767 Clips Regional Jet During Taxi at Boston Logan

Collision frightens passengers and destroys jet’s tail.

The wing of a Boeing 767 clipped the tail of a regional jet while taxiing last week at Boston Logan International Airport, adding to the growing tally of commercial airliner ground incidents in recent months.

The Delta 767 involved in the collision was taxiing out for departure at around 7:30 p.m. last Thursday when its left wing collided with the tail of a stationary jet operated by Atlantic Southeast Airlines, one of Delta’s regional carriers. According to a Delta spokesman, the impact caused substantial damage to the regional jet’s vertical stabilizer. Photos and video of the damaged airplanes show that the winglet of the 767 was also sheared off and lodged in the tail of the regional jet.

Passengers on the 767 said the airplane was taxiing at a relatively quick pace when the incident occurred.

“I saw it coming,” one passenger on the Delta jet told the Boston Herald. “We were taxiing pretty quick. I saw the wing and I said, ‘We’re not going to clear that.’ It was like, oh, they hit, and that was that.”

While no serious injuries were sustained, one passenger on the commuter jet was taken to a local hospital after complaining of neck pain. After the incident, the hundreds of passengers aboard the aircraft were evacuated and placed on alternative flights.

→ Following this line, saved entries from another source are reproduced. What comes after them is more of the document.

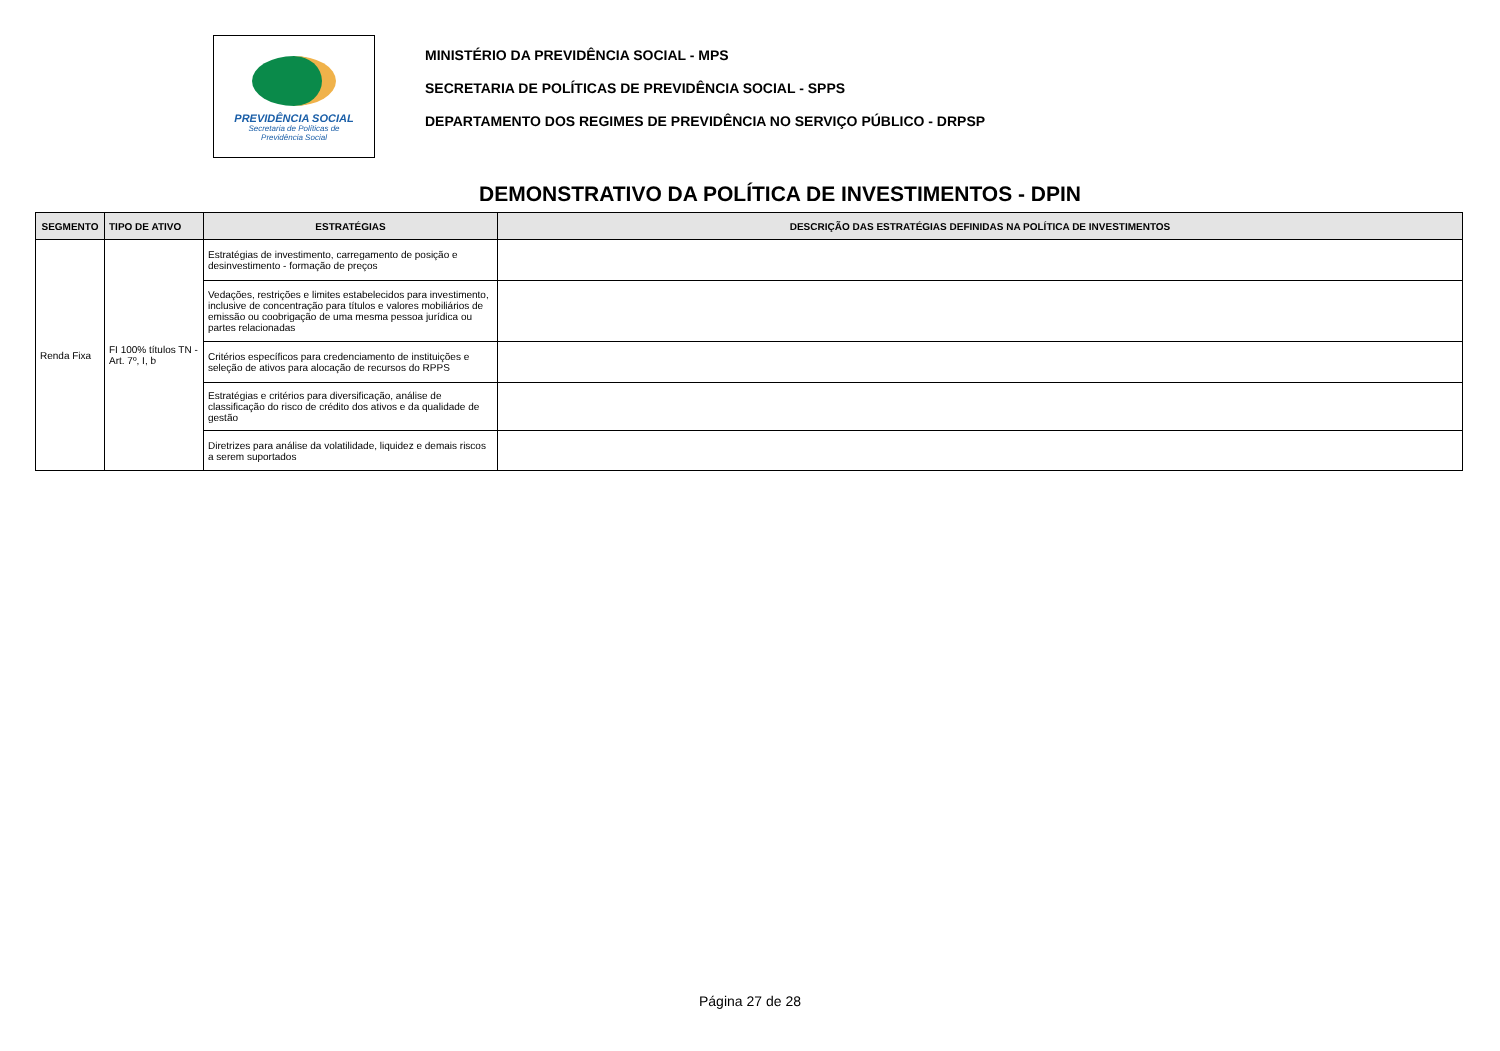PREVIDÊNCIA SOCIAL
Secretaria de Políticas de
Previdência Social
MINISTÉRIO DA PREVIDÊNCIA SOCIAL - MPS
SECRETARIA DE POLÍTICAS DE PREVIDÊNCIA SOCIAL - SPPS
DEPARTAMENTO DOS REGIMES DE PREVIDÊNCIA NO SERVIÇO PÚBLICO - DRPSP
DEMONSTRATIVO DA POLÍTICA DE INVESTIMENTOS - DPIN
| SEGMENTO | TIPO DE ATIVO | ESTRATÉGIAS | DESCRIÇÃO DAS ESTRATÉGIAS DEFINIDAS NA POLÍTICA DE INVESTIMENTOS |
| --- | --- | --- | --- |
| Renda Fixa | FI 100% títulos TN - Art. 7º, I, b | Estratégias de investimento, carregamento de posição e desinvestimento - formação de preços | |
| | | Vedações, restrições e limites estabelecidos para investimento, inclusive de concentração para títulos e valores mobiliários de emissão ou coobrigação de uma mesma pessoa jurídica ou partes relacionadas | |
| | | Critérios específicos para credenciamento de instituições e seleção de ativos para alocação de recursos do RPPS | |
| | | Estratégias e critérios para diversificação, análise de classificação do risco de crédito dos ativos e da qualidade de gestão | |
| | | Diretrizes para análise da volatilidade, liquidez e demais riscos a serem suportados | |
Página 27 de 28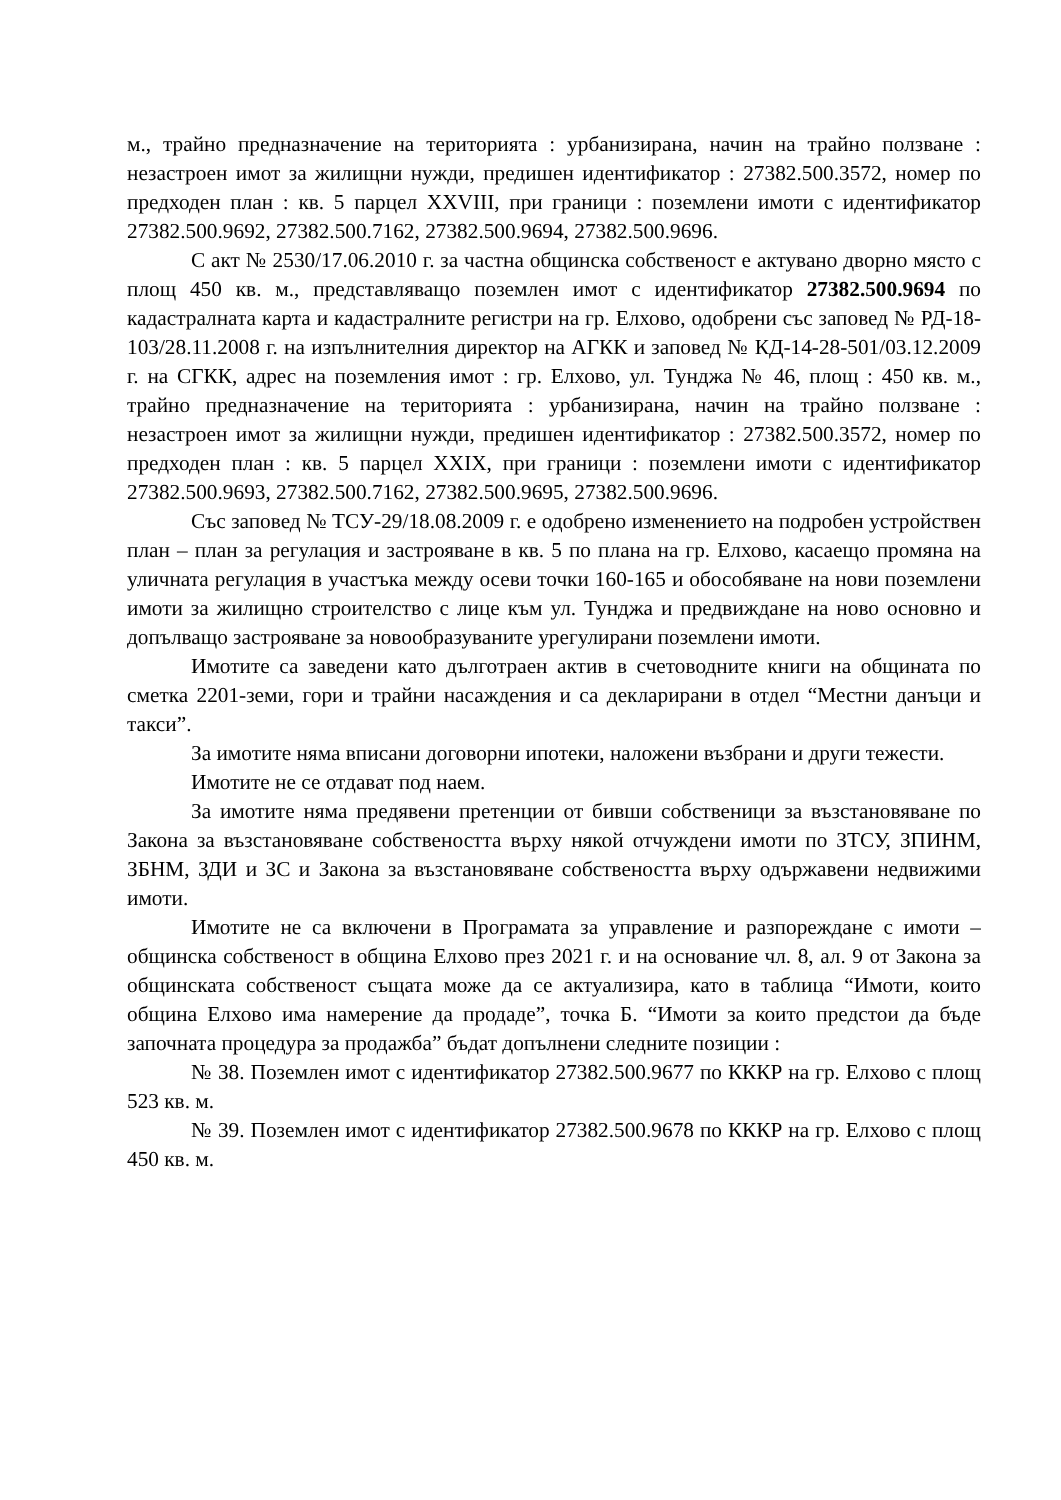м., трайно предназначение на територията : урбанизирана, начин на трайно ползване : незастроен имот за жилищни нужди, предишен идентификатор : 27382.500.3572, номер по предходен план : кв. 5 парцел XXVIII, при граници : поземлени имоти с идентификатор 27382.500.9692, 27382.500.7162, 27382.500.9694, 27382.500.9696.
С акт № 2530/17.06.2010 г. за частна общинска собственост е актувано дворно място с площ 450 кв. м., представляващо поземлен имот с идентификатор 27382.500.9694 по кадастралната карта и кадастралните регистри на гр. Елхово, одобрени със заповед № РД-18-103/28.11.2008 г. на изпълнителния директор на АГКК и заповед № КД-14-28-501/03.12.2009 г. на СГКК, адрес на поземления имот : гр. Елхово, ул. Тунджа № 46, площ : 450 кв. м., трайно предназначение на територията : урбанизирана, начин на трайно ползване : незастроен имот за жилищни нужди, предишен идентификатор : 27382.500.3572, номер по предходен план : кв. 5 парцел XXIX, при граници : поземлени имоти с идентификатор 27382.500.9693, 27382.500.7162, 27382.500.9695, 27382.500.9696.
Със заповед № ТСУ-29/18.08.2009 г. е одобрено изменението на подробен устройствен план – план за регулация и застрояване в кв. 5 по плана на гр. Елхово, касаещо промяна на уличната регулация в участъка между осеви точки 160-165 и обособяване на нови поземлени имоти за жилищно строителство с лице към ул. Тунджа и предвиждане на ново основно и допълващо застрояване за новообразуваните урегулирани поземлени имоти.
Имотите са заведени като дълготраен актив в счетоводните книги на общината по сметка 2201-земи, гори и трайни насаждения и са декларирани в отдел “Местни данъци и такси”.
За имотите няма вписани договорни ипотеки, наложени възбрани и други тежести.
Имотите не се отдават под наем.
За имотите няма предявени претенции от бивши собственици за възстановяване по Закона за възстановяване собствеността върху някой отчуждени имоти по ЗТСУ, ЗПИНМ, ЗБНМ, ЗДИ и ЗС и Закона за възстановяване собствеността върху одържавени недвижими имоти.
Имотите не са включени в Програмата за управление и разпореждане с имоти – общинска собственост в община Елхово през 2021 г. и на основание чл. 8, ал. 9 от Закона за общинската собственост същата може да се актуализира, като в таблица “Имоти, които община Елхово има намерение да продаде”, точка Б. “Имоти за които предстои да бъде започната процедура за продажба” бъдат допълнени следните позиции :
№ 38. Поземлен имот с идентификатор 27382.500.9677 по КККР на гр. Елхово с площ 523 кв. м.
№ 39. Поземлен имот с идентификатор 27382.500.9678 по КККР на гр. Елхово с площ 450 кв. м.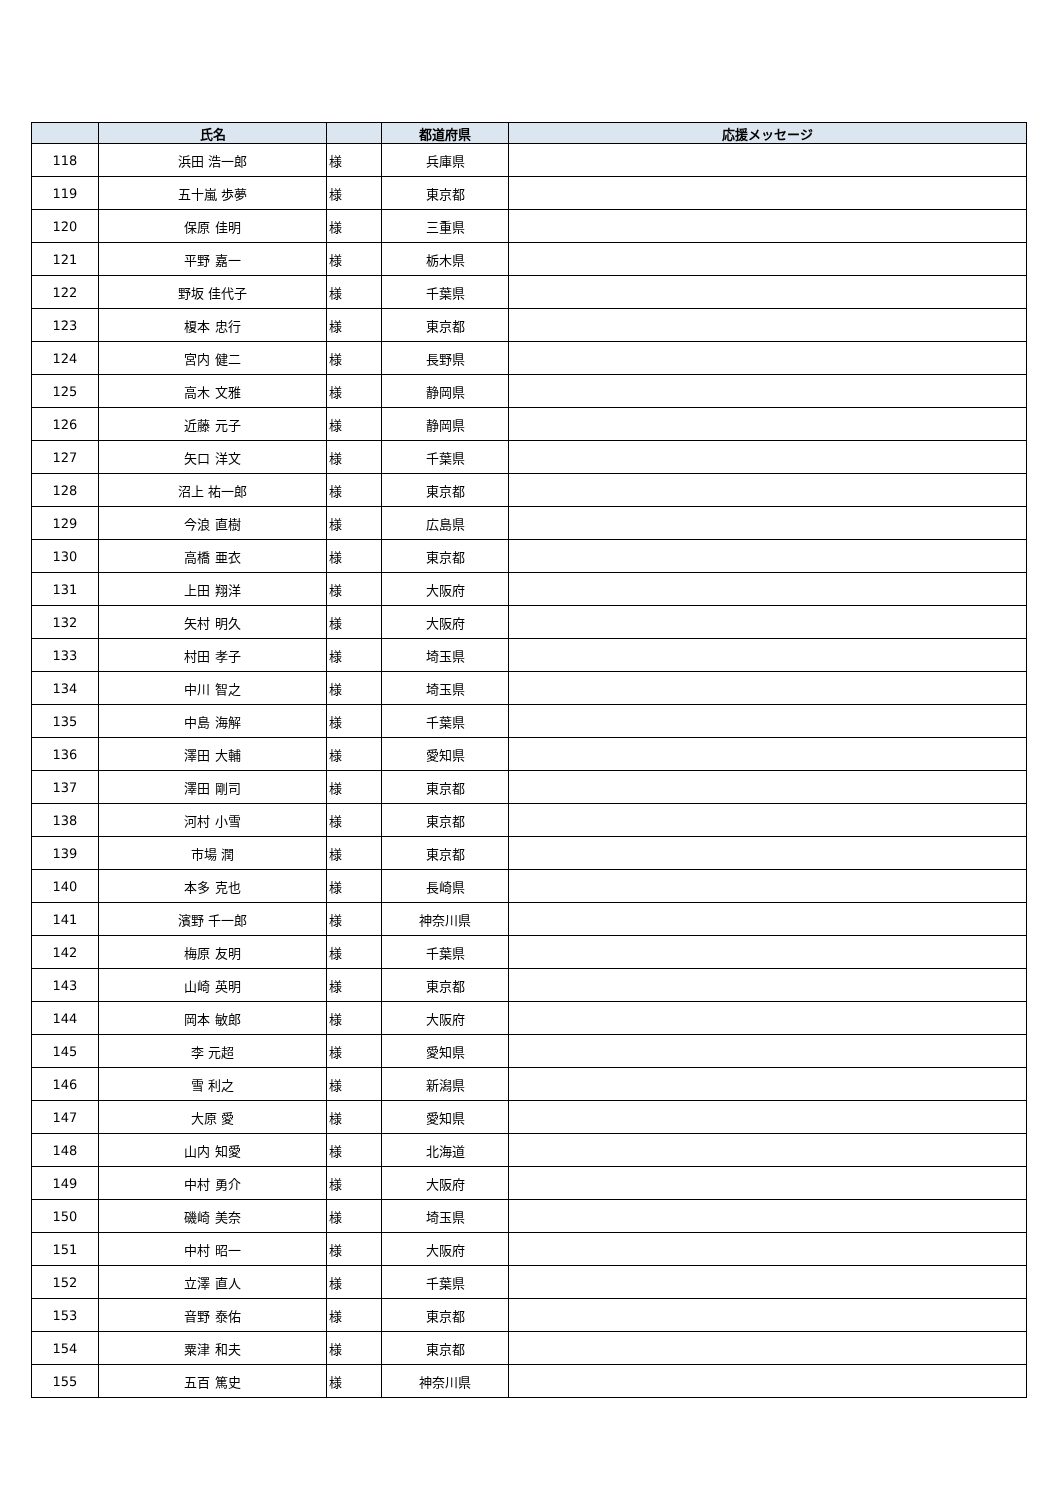| | 氏名 | | 都道府県 | 応援メッセージ |
| --- | --- | --- | --- | --- |
| 118 | 浜田 浩一郎 | 様 | 兵庫県 | |
| 119 | 五十嵐 歩夢 | 様 | 東京都 | |
| 120 | 保原 佳明 | 様 | 三重県 | |
| 121 | 平野 嘉一 | 様 | 栃木県 | |
| 122 | 野坂 佳代子 | 様 | 千葉県 | |
| 123 | 榎本 忠行 | 様 | 東京都 | |
| 124 | 宮内 健二 | 様 | 長野県 | |
| 125 | 高木 文雅 | 様 | 静岡県 | |
| 126 | 近藤 元子 | 様 | 静岡県 | |
| 127 | 矢口 洋文 | 様 | 千葉県 | |
| 128 | 沼上 祐一郎 | 様 | 東京都 | |
| 129 | 今浪 直樹 | 様 | 広島県 | |
| 130 | 高橋 亜衣 | 様 | 東京都 | |
| 131 | 上田 翔洋 | 様 | 大阪府 | |
| 132 | 矢村 明久 | 様 | 大阪府 | |
| 133 | 村田 孝子 | 様 | 埼玉県 | |
| 134 | 中川 智之 | 様 | 埼玉県 | |
| 135 | 中島 海解 | 様 | 千葉県 | |
| 136 | 澤田 大輔 | 様 | 愛知県 | |
| 137 | 澤田 剛司 | 様 | 東京都 | |
| 138 | 河村 小雪 | 様 | 東京都 | |
| 139 | 市場 潤 | 様 | 東京都 | |
| 140 | 本多 克也 | 様 | 長崎県 | |
| 141 | 濱野 千一郎 | 様 | 神奈川県 | |
| 142 | 梅原 友明 | 様 | 千葉県 | |
| 143 | 山崎 英明 | 様 | 東京都 | |
| 144 | 岡本 敏郎 | 様 | 大阪府 | |
| 145 | 李 元超 | 様 | 愛知県 | |
| 146 | 雪 利之 | 様 | 新潟県 | |
| 147 | 大原 愛 | 様 | 愛知県 | |
| 148 | 山内 知愛 | 様 | 北海道 | |
| 149 | 中村 勇介 | 様 | 大阪府 | |
| 150 | 磯崎 美奈 | 様 | 埼玉県 | |
| 151 | 中村 昭一 | 様 | 大阪府 | |
| 152 | 立澤 直人 | 様 | 千葉県 | |
| 153 | 音野 泰佑 | 様 | 東京都 | |
| 154 | 粟津 和夫 | 様 | 東京都 | |
| 155 | 五百 篤史 | 様 | 神奈川県 | |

The incident comes after a number of other recent taxiway collisions and near-misses between commercial airliners. Just a few weeks ago, a Lufthansa Airbus A340 had to slam on its brakes during takeoff from JFK in order to avoid an EgyptAir Boeing 777 that had strayed across the runway hold-short line.

In April, an Airbus A380 clipped the tail of a Delta Comair regional jet, causing the airplane and its occupants to spin more than 90 degrees. (The event was caught on amateur video – check it out here.) In May, the wing of a Delta 737 clipped the tail of another 737 in Atlanta, and last month, the wing of an A380 was torn off after it struck a building while taxiing at the Paris Air Show.